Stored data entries
┌────────

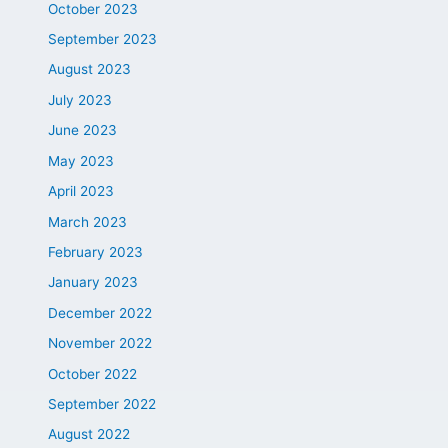
October 2023
September 2023
August 2023
July 2023
June 2023
May 2023
April 2023
March 2023
February 2023
January 2023
December 2022
November 2022
October 2022
September 2022
August 2022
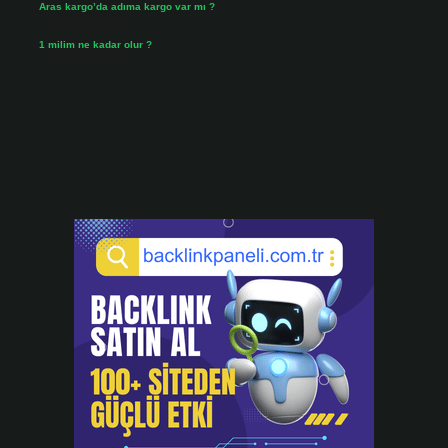
Aras kargo’da adıma kargo var mı ?
Temmuz 25, 2026
1 milim ne kadar olur ?
Temmuz 24, 2026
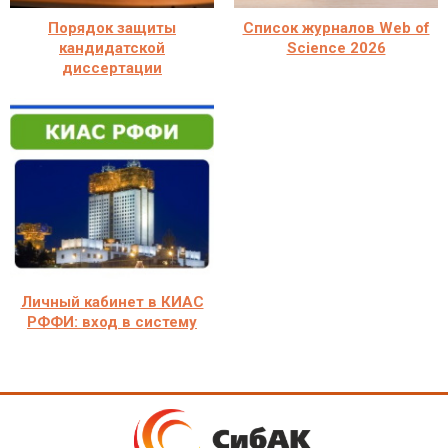
Порядок защиты
Список журналов Web of
кандидатской
Science 2026
диссертации
Личный кабинет в КИАС
РФФИ: вход в систему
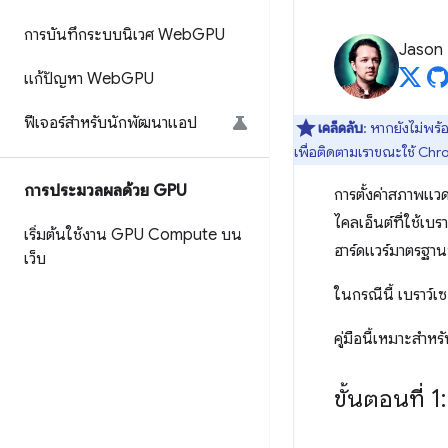
การบันทึกระบบนิเวศ Web
GPU
Jason
แก้ปัญหา Web
GPU
ฟีเจอร์สำหรับนักพัฒนาแอป
เคล็ดลับ
: หากยังไม่พร
เพื่อติดตามเราขณะใช้ Ch
การประมวลผลด้วย GPU
การตั้งค่าสภาพแว
ไคลเอ็นต์ที่ใช้เบ
เริ่มต้นใช้งาน GPU Compute บน
ฮาร์ดแวร์มาตรฐานที่
เว็บ
ในกรณีนี้ เบราว์เ
คู่มือนี้เหมาะสำ
ขั้นตอนที่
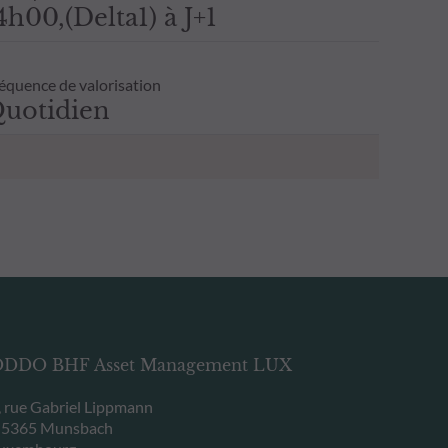
4h00,(Delta1) à J+1
équence de valorisation
uotidien
DDO BHF Asset Management LUX
, rue Gabriel Lippmann
-5365 Munsbach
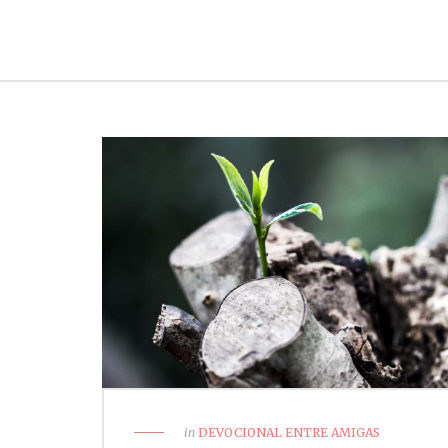
in
DEVOCIONAL ENTRE AMIGAS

└────────

THE PROBLEM: Any picture found in the data is to be skipped while the rest is copied exactly.

EXERCISE ANSWER:
October 2023
September 2023
August 2023
July 2023
June 2023
May 2023
April 2023
March 2023
February 2023
January 2023
December 2022
November 2022
October 2022
September 2022
August 2022
Aras kargo’da adıma kargo var mı ?
Temmuz 25, 2026
1 milim ne kadar olur ?
Temmuz 24, 2026
Порядок защиты
Список журналов Web of
кандидатской
Science 2026
диссертации
Личный кабинет в КИАС
РФФИ: вход в систему
การบันทึกระบบนิเวศ Web
GPU
Jason
แก้ปัญหา Web
GPU
ฟีเจอร์สำหรับนักพัฒนาแอป
เคล็ดลับ
: หากยังไม่พร
เพื่อติดตามเราขณะใช้ Ch
การประมวลผลด้วย GPU
การตั้งค่าสภาพแว
ไคลเอ็นต์ที่ใช้เบ
เริ่มต้นใช้งาน GPU Compute บน
ฮาร์ดแวร์มาตรฐานที่
เว็บ
ในกรณีนี้ เบราว์เ
คู่มือนี้เหมาะสำ
ขั้นตอนที่
4h00,(Delta1) à J+1
équence de valorisation
uotidien
DDO BHF Asset Management LUX
, rue Gabriel Lippmann
-5365 Munsbach
in
DEVOCIONAL ENTRE AMIGAS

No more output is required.